The test which starts {{{function_exists('mb_convert_encoding')}} has an extra check for
@mb_convert_encoding("\x80", 'UTF-16BE', $input) !== "\x00\x80"

If you revert just this change does it work in 2.9?

I'm afraid it doesn't. and that's normal, since it checks for mb_string beforehand.

I can't see how that function can work in 2.8 and not in 2.9 if neither iconv or mb_convert_encoding are present.

Because it doesn't try to convert in SP 1.1.3. I've yet to identify why it tries to so in 2.9 though.

D.

#28 @Denis-de-Bernardy
14 years ago

  • Keywords reporter-feedback removed

update: SP 1.1.3 works because it improperly detects UTF-8 feeds as ISO-8859-1.

				// Change the encoding to UTF-8 (as we always use UTF-8 internally)
				if ($utf8_data = SimplePie_Misc::change_encoding($data, $encoding, 'UTF-8'))
				{
					// Create new parser
					$parser =& new $this->parser_class();

					// If it's parsed fine
					if ($parser->parse($utf8_data, 'UTF-8'))
					{
						var_dump($encoding);die; // ISO-8859-1

Placing the same code in SP 1.2 never dies (it fails to create a parser in the first place).

#29 follow-up: @Denis-de-Bernardy
14 years ago

11219.3.diff works too, and it should be applied to WP 2.9.1.

In 1.1.3, the encoding() function returns Windows-1252, whereas 1.2 returns windows-1252 (lowercase), when the input is ISO-8859-1. The patch fixes the check in change_encoding() accordingly.

I think we should also consider applying Ryan's patch, or something similar, in WP 3.0. In order to handle UTF-8 to UTF-8 "conversion" in a secure manner.

#30 @ryan
14 years ago

  • Resolution set to fixed
  • Status changed from new to closed

(In [12528]) windows-1252 is canonical, not Windows-1252. Props Denis-de-Bernardy. fixes #11219

#31 @ryan
14 years ago

[12529] for 2.9

#32 in reply to: ↑ 29 ; follow-up: @hakre
14 years ago

Replying to Denis-de-Bernardy:

I think we should also consider applying Ryan's patch, or something similar, in WP 3.0. In order to handle UTF-8 to UTF-8 "conversion" in a secure manner.

After this changeset now I suggest to create a new ticket for this.

#33 in reply to: ↑ 32 @Denis-de-Bernardy
14 years ago

Replying to hakre:

Replying to Denis-de-Bernardy:

I think we should also consider applying Ryan's patch, or something similar, in WP 3.0. In order to handle UTF-8 to UTF-8 "conversion" in a secure manner.

After this changeset now I suggest to create a new ticket for this.

we could also leave that to the folks at SimplePie.
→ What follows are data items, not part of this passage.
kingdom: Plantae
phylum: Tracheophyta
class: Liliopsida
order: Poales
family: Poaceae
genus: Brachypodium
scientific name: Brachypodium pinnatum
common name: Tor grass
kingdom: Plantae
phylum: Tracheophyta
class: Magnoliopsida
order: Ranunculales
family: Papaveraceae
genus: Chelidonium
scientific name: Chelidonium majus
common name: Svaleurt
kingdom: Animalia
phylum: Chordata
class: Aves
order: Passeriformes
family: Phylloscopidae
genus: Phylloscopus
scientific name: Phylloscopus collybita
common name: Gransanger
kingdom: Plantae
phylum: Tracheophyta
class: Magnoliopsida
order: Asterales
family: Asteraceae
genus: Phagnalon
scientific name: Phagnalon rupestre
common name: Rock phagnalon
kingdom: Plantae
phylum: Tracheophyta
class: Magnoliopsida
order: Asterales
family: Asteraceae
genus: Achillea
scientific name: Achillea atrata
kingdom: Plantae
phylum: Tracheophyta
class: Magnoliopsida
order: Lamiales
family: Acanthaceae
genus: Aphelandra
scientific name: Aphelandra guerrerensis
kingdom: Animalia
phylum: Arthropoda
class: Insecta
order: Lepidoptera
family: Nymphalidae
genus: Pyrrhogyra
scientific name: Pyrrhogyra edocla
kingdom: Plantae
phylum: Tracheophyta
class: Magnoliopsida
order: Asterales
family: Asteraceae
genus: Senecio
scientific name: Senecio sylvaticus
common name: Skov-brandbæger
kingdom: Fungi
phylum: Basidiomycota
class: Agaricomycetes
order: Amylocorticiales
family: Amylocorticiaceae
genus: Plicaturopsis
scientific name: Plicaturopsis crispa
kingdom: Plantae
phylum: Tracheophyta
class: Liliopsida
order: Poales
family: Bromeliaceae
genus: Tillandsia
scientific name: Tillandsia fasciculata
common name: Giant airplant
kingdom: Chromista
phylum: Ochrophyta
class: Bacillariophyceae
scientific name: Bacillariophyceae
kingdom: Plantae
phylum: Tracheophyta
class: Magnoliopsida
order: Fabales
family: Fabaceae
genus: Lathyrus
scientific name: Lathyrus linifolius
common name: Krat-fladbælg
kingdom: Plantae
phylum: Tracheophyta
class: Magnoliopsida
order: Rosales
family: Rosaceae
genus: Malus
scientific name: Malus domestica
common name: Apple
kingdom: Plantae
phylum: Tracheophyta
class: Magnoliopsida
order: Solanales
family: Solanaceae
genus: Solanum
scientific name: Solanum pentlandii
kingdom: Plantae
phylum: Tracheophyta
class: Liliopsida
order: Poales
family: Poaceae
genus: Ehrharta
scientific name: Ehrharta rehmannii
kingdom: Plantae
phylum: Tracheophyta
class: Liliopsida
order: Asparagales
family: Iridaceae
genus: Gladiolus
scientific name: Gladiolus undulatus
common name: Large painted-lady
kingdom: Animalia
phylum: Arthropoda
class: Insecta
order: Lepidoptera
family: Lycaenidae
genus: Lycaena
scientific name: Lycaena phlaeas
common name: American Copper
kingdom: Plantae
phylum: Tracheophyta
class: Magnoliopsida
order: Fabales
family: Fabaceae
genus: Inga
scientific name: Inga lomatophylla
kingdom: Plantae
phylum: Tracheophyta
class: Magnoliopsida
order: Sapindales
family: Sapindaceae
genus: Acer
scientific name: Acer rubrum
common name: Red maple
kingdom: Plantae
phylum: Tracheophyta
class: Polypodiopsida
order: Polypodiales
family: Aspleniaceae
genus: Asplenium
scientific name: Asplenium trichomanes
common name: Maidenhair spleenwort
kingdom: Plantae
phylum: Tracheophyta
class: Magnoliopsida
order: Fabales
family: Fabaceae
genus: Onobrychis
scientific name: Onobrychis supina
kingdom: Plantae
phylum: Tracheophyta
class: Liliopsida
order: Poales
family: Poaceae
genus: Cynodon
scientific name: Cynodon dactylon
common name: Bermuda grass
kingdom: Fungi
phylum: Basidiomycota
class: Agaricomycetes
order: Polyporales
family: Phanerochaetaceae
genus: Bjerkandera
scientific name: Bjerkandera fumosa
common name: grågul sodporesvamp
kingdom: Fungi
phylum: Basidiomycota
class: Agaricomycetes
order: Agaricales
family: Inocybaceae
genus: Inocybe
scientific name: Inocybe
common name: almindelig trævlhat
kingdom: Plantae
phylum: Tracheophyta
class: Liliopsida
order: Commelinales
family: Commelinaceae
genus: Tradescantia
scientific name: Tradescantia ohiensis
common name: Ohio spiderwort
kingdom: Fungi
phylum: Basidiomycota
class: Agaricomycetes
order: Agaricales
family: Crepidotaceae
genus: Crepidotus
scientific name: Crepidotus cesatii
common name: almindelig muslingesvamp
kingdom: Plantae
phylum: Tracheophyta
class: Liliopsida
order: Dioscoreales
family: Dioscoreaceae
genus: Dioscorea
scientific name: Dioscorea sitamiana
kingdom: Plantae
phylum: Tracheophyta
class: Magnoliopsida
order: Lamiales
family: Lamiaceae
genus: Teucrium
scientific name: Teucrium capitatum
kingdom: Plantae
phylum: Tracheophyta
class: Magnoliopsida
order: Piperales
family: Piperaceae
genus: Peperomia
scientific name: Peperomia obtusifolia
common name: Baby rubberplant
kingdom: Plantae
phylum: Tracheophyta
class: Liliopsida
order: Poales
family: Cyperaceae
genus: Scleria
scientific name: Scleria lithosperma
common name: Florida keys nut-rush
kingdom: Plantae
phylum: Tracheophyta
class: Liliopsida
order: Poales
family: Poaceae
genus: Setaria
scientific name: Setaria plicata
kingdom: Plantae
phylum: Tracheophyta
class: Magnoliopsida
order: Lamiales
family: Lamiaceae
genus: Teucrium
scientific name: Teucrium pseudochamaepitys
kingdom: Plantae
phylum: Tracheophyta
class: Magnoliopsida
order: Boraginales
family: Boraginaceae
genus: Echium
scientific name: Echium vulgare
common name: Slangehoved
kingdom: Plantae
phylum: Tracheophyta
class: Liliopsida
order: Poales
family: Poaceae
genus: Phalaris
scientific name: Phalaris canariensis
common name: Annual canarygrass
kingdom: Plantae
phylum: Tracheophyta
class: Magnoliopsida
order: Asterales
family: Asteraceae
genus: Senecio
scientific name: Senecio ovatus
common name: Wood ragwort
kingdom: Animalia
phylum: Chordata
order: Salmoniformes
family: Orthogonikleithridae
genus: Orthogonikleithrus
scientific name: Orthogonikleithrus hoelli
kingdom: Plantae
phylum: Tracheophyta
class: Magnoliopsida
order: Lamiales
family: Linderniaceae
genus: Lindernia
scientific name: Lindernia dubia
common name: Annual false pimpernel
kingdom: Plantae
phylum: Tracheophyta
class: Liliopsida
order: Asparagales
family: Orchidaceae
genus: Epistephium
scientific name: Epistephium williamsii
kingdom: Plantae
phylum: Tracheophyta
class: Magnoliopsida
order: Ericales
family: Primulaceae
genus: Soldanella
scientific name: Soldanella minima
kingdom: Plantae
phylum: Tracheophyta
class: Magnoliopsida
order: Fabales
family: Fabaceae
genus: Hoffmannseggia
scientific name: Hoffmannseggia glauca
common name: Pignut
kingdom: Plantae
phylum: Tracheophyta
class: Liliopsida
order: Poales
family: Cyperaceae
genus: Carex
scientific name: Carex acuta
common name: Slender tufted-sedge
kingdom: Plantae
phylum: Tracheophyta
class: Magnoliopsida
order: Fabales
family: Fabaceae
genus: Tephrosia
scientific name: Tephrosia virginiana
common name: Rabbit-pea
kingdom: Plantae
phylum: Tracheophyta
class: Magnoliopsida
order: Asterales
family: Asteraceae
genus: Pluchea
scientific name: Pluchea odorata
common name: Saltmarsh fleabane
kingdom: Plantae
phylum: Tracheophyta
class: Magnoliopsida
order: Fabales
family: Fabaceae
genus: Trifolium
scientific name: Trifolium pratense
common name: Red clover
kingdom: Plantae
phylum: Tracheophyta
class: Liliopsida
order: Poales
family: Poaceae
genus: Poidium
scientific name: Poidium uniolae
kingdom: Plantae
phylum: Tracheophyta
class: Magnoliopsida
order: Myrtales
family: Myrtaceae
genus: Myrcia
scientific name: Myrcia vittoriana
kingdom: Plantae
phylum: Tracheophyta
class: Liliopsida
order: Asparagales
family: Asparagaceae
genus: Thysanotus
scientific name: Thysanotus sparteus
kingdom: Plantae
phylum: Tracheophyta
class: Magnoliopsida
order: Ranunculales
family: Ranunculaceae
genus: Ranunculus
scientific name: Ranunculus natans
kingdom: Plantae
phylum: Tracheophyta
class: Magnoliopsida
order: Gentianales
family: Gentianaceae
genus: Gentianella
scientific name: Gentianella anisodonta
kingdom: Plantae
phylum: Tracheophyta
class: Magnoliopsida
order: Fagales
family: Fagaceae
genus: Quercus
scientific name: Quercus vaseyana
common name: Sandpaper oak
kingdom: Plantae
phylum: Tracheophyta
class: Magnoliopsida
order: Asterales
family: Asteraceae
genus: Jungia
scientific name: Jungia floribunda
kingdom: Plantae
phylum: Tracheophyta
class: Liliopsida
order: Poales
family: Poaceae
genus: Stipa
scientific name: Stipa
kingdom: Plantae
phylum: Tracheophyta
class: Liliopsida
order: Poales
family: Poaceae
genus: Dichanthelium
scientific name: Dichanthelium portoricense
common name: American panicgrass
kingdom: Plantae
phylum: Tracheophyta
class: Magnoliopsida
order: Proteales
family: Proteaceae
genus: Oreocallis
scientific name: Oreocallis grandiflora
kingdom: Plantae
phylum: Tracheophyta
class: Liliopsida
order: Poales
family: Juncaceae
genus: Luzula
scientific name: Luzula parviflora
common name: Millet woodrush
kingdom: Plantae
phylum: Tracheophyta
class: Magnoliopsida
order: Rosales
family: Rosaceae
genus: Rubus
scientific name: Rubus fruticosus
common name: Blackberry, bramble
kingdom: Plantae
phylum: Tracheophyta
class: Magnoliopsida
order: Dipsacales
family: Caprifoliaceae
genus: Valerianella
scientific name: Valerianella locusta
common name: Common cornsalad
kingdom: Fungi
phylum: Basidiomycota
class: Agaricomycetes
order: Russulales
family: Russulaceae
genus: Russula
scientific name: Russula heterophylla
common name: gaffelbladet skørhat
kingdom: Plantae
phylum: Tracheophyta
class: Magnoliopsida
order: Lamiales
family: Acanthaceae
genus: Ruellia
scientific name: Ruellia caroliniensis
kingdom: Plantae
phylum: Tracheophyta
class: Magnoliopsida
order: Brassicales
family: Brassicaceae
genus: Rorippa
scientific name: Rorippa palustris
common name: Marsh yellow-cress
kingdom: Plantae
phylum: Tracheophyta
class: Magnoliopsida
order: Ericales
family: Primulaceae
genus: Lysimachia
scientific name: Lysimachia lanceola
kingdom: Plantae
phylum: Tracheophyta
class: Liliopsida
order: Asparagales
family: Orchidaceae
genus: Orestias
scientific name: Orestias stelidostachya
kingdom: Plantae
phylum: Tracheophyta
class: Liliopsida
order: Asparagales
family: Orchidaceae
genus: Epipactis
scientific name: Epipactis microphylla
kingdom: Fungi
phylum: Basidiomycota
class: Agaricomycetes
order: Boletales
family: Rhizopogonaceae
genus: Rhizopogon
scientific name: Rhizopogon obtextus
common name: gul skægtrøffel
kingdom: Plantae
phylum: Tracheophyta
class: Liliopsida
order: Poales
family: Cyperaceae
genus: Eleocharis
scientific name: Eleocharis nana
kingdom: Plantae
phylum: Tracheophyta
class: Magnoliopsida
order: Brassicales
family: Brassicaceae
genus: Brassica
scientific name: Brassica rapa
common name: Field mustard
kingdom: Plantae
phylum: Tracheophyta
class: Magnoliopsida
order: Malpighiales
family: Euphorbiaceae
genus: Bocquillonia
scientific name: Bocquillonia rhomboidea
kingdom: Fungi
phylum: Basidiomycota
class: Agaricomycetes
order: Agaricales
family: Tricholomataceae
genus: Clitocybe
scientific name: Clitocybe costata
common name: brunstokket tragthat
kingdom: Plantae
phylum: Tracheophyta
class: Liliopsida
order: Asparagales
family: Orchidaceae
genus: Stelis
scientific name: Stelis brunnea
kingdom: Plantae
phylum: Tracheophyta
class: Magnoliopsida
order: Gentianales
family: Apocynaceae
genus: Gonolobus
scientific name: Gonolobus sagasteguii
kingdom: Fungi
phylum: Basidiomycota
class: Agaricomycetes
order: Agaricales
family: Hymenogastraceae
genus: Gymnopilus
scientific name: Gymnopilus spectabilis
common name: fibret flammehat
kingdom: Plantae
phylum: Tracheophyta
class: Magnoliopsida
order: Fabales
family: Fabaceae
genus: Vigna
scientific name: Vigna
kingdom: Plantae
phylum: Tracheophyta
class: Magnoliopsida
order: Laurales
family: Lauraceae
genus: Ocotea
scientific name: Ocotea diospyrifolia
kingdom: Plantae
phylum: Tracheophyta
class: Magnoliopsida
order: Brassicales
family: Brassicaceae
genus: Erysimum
Has link92 or another SimplePie maintainer been monitoring this ticket?

#34 @link92
14 years ago

I've been vaguely watching this, but have been generally busy over the past few weeks with the Opera 10.50 pre-alpha release, and am now away over the holidays.

Basically, probably the best quick fix is to use utf8_bad_replace() (which older releases of SP did, though it violates the XML spec). I'll try and fix this some better way when I next look at SP (which is fairly rare).

Note: See TracTickets for help on using tickets.